Düzenleme, radikal sağcı İsveç Demokratları'nın hazırladığı ve üç sağcı partinin 2022'de imzaladığı anlaşma kapsamında gündeme gelmişti.
Independent Türkçe'nin haberine göre, aynı yıl yapılan seçimlerde Ilımlı Birlik Partisi, Hıristiyan Demokrat Parti ve Liberal Parti arasında kurulan ve İsveç Demokratları'nın dışarıdan desteklediği bir koalisyon hükümeti kurulmuştu.
Göçmenlik karşıtı politikalarıyla tanınan İsveç Demokratları'nın ülkenin en büyük ikinci partisi haline gelmesiyle, söz konusu düzenleme yeniden gündeme taşındı.
Birleşik Krallık'ın tanınmış gazetelerinden Guardian'ın aktardığına göre, devletin görevlendirdiği bir komisyon, bu düzenlemeyi bir yasa tasarısına dönüştürmek için çalışıyor.
Sürecin henüz erken aşamada olduğuna dikkat çekilen habere göre, düzenlemenin yasalaşması halinde İsveç'te dişçilerden öğretmenlere kadar yaklaşık 1 milyon çalışana kaçak göçmenleri ihbar etme zorunluluğu gelebilir.
Böyle bir durumda öğretmenlerin öğrencileri, doktorların da hastalarını "ispiyonlamak" durumunda kalacağını belirten muhalifler, düzenlemeye "muhbir yasası" adını taktı.
Kaçak göçmenlerin haklarını koruyan Brüksel merkezli Kayıtdışı Göçmenler İçin Uluslararası İşbirliği Platformu'ndan Michele LeVoy, bunun göçmenlerin eğitim ve sağlık hizmetlerinden faydalanmasını zorlaştıracağını savunarak şunları söylüyor:
Bu öneri tamamen insanlık dışı. İnsanlar dehşete düşecek.
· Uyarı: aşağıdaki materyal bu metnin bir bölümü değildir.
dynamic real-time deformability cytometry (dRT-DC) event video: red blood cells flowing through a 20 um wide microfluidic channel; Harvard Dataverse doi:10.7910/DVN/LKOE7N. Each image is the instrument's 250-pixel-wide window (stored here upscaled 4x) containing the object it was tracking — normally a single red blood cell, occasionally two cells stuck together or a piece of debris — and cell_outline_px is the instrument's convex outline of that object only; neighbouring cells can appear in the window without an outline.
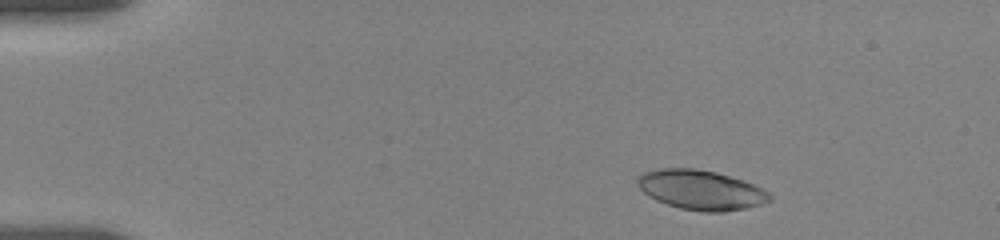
{"species": "human", "species_latin": "Homo sapiens", "temperature_condition": "room temperature", "stored_images_in_passage": 25, "camera_frame_rate_fps": 3000, "um_per_image_px": 0.085, "donor": {"sex": "female"}, "frame": {"image": 1, "passage_image": 2, "time_ms": 1.0, "image_size_px": [1000, 240], "cell_outline_px": [[772, 200], [748, 208], [724, 212], [704, 212], [680, 208], [656, 200], [648, 196], [636, 184], [636, 180], [644, 172], [660, 168], [696, 168], [716, 172], [752, 184], [768, 192], [772, 196]], "centroid_in_image_um": [59.56, 16.15], "position_along_channel_um": 25.4, "area_um2": 30.4}}
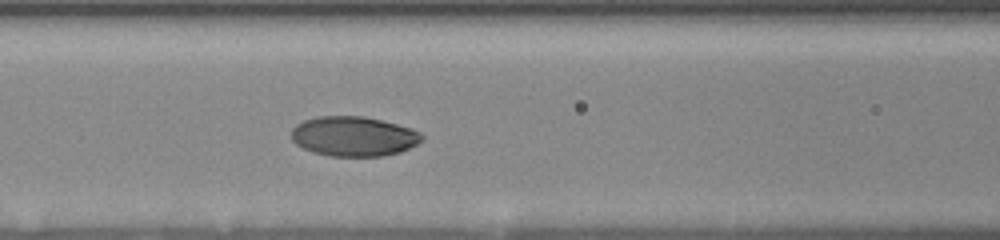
{"frame": {"image": 2, "passage_image": 16, "time_ms": 6.333, "image_size_px": [1000, 240], "cell_outline_px": [[424, 140], [400, 152], [384, 156], [328, 156], [312, 152], [296, 144], [292, 140], [292, 128], [296, 124], [304, 120], [316, 116], [364, 116], [412, 128], [420, 132], [424, 136]], "centroid_in_image_um": [30.06, 11.59], "position_along_channel_um": 136.5, "area_um2": 30.4}}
Okula, hastaneye ya da kütüphaneye gittiklerinde sınır dışı edileceklerini bilen insanlar artık neden bir yere gitmek istesin ki?
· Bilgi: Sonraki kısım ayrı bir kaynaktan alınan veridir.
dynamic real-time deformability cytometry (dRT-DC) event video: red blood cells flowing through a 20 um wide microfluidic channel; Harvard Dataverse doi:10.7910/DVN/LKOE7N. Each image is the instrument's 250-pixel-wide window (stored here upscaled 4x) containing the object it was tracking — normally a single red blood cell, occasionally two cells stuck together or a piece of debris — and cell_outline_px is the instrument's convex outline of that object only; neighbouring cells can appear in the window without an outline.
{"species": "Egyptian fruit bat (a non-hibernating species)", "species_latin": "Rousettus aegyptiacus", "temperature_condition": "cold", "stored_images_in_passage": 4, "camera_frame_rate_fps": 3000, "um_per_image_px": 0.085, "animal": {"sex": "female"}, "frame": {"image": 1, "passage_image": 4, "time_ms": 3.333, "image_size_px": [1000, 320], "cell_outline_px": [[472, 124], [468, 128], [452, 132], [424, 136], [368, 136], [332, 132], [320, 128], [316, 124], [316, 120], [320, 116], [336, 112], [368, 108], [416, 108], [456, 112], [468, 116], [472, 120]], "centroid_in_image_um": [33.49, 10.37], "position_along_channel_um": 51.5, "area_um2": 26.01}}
İsveç'teki Malmö Üniversitesi'nden göç üzerine çalışan Jacob Lind, böyle bir tasarının kayıt dışı göçü engellemekte faydasız kalacağını öne sürerek şu değerlendirmeleri paylaşıyor:
Pek çok kişi buradan ayrılmayacak. Sadece daha fazla sefalete sürüklenecekler. Amaçladığınızın tam tersi bir etki oluşacak; toplum bu durumdaki kişilerle daha da az temasa geçecek, bu da onların kırılganlıklarını artıracak ve onları daha da sömürüye açık hale getirecek.
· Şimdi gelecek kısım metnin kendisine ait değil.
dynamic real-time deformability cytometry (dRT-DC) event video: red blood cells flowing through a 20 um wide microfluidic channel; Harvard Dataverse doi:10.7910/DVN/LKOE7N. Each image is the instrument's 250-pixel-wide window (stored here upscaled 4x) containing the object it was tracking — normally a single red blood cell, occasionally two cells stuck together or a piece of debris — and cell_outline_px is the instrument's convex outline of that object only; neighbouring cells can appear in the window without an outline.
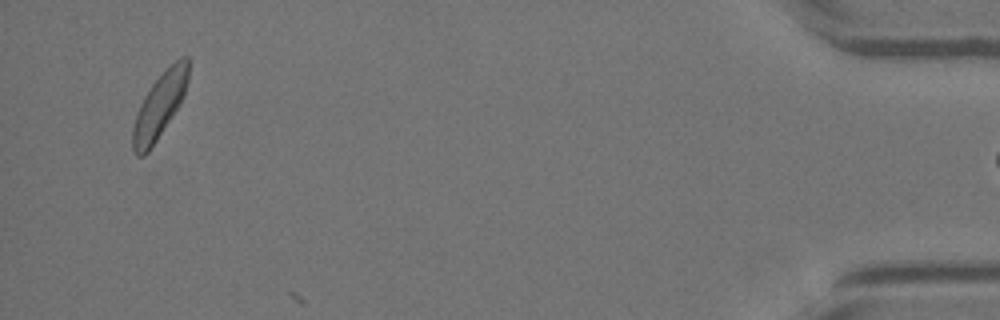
{"species": "Egyptian fruit bat (a non-hibernating species)", "species_latin": "Rousettus aegyptiacus", "temperature_condition": "warm", "stored_images_in_passage": 44, "camera_frame_rate_fps": 3000, "um_per_image_px": 0.085, "animal": {"sex": "female"}, "frame": {"image": 1, "passage_image": 43, "time_ms": 14.0, "image_size_px": [1000, 320], "cell_outline_px": [[188, 80], [184, 96], [180, 104], [148, 152], [144, 156], [136, 156], [132, 148], [132, 128], [140, 104], [144, 96], [152, 84], [180, 56], [188, 56]], "centroid_in_image_um": [13.55, 9.0], "position_along_channel_um": 421.6, "area_um2": 20.69}}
Akademisyen, ülkenin farklı bölgelerindeki yaklaşık 150 belediye, sendika ve sivil toplum örgütünün plana karşı çıktığına dikkat çekerek "Bu mesele etrafında benzersiz bir ittifak kuruldu, çok kilit bir sorun haline geldi" diyor.
İsveç Tabipler Birliği'nden Sofia Rydgren Stale de hekimlik açısından bu uygulamanın yanlış olacağını savunarak "Ben insanları gözetleyip ihbar etmek değil onlara yardım etmek için doktor oldum" ifadelerini kullanıyor.